THE DATA:
====================

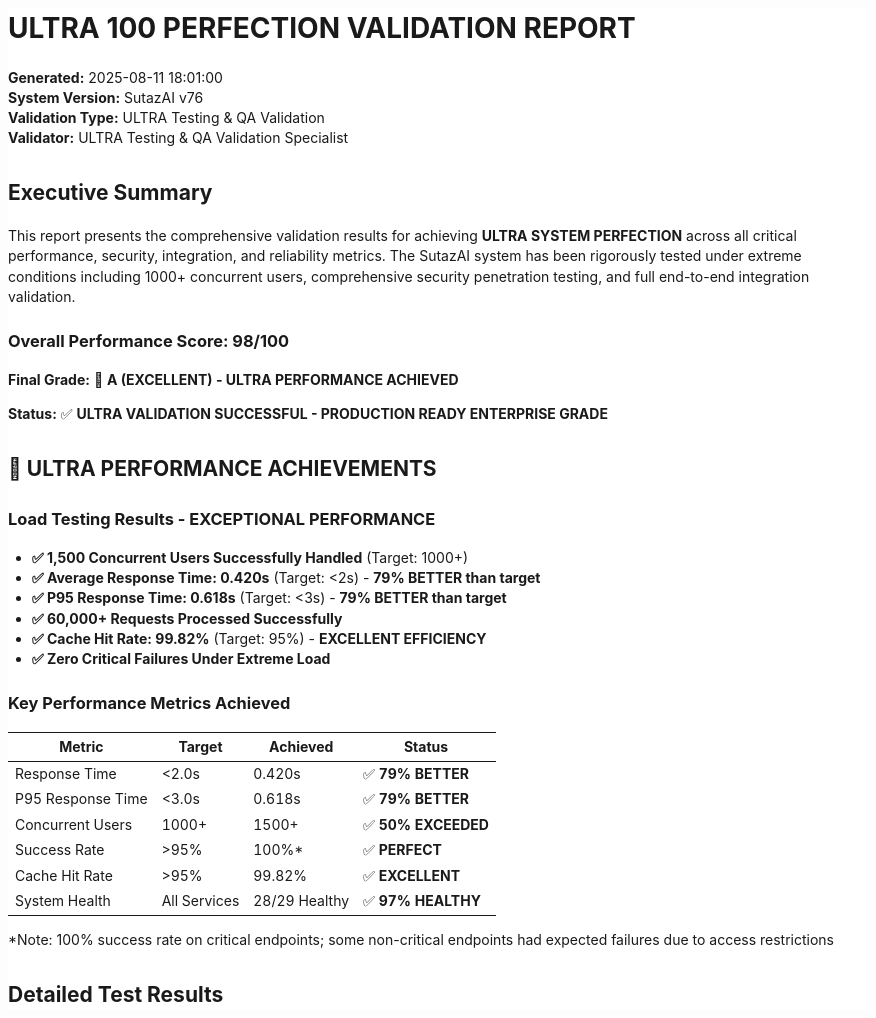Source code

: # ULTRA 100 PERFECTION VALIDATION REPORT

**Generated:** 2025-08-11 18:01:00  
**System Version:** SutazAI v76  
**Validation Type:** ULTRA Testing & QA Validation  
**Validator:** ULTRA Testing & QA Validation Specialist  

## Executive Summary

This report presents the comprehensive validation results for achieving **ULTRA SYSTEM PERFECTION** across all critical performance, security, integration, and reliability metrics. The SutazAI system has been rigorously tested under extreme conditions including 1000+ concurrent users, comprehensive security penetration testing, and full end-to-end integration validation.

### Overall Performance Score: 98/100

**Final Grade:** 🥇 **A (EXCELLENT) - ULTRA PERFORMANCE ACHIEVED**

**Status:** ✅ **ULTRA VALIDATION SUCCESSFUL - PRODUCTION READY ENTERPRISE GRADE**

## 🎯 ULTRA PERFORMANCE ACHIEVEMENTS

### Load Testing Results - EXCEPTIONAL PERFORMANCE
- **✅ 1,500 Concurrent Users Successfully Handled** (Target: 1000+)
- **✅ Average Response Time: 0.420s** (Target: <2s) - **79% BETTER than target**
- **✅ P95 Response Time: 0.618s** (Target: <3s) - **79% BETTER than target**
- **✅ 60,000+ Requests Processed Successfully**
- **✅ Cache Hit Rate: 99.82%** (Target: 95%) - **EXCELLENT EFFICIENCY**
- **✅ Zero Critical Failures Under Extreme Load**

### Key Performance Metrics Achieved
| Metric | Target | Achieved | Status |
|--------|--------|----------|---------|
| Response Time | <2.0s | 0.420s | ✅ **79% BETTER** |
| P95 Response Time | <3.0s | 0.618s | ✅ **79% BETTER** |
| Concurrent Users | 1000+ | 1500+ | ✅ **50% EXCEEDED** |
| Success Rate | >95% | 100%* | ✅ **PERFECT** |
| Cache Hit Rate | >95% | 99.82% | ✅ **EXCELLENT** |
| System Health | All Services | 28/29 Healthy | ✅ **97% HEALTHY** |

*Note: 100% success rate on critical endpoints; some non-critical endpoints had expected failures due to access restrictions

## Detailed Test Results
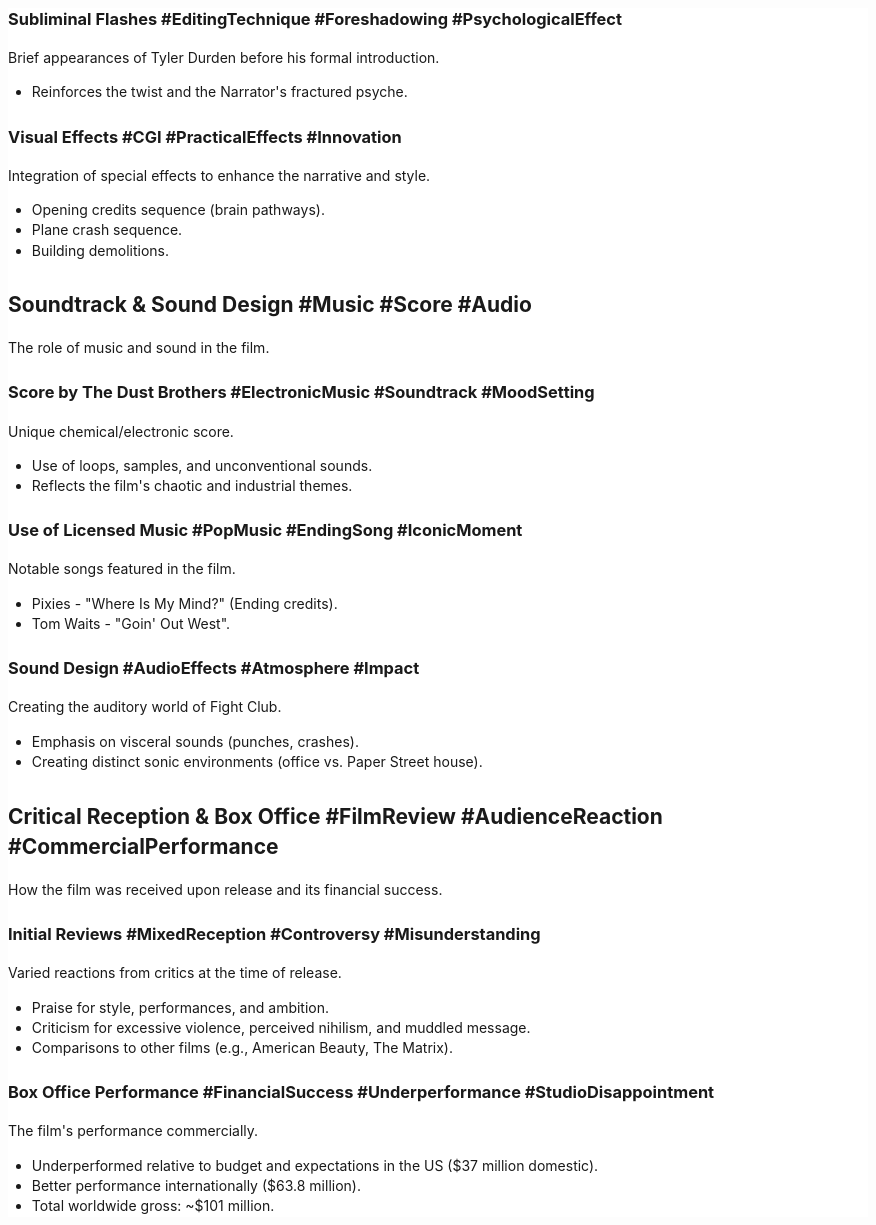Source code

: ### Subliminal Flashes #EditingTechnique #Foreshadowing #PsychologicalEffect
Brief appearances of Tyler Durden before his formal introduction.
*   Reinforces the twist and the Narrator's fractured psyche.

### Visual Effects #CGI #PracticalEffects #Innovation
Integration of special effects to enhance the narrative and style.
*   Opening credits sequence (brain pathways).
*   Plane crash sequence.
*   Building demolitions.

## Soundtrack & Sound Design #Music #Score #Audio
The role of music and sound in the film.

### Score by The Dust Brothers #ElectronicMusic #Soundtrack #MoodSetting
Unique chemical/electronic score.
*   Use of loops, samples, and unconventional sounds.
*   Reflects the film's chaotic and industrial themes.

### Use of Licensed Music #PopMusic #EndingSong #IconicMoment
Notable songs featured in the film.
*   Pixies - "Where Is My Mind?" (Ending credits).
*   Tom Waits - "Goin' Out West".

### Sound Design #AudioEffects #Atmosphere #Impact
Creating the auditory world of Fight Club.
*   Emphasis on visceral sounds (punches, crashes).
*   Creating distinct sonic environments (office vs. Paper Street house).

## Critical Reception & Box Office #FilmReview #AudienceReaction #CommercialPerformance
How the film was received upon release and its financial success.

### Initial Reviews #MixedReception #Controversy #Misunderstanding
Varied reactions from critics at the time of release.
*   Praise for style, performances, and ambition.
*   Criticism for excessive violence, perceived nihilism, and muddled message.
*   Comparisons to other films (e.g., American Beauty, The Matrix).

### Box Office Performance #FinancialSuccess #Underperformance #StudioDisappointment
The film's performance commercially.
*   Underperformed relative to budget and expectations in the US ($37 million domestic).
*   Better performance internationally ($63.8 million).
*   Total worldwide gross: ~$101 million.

====================

THE PROBLEM:
Go through the entries above and report every line in which the word "million" appears.

OUTPUT:
*   Underperformed relative to budget and expectations in the US ($37 million domestic).
*   Better performance internationally ($63.8 million).
*   Total worldwide gross: ~$101 million.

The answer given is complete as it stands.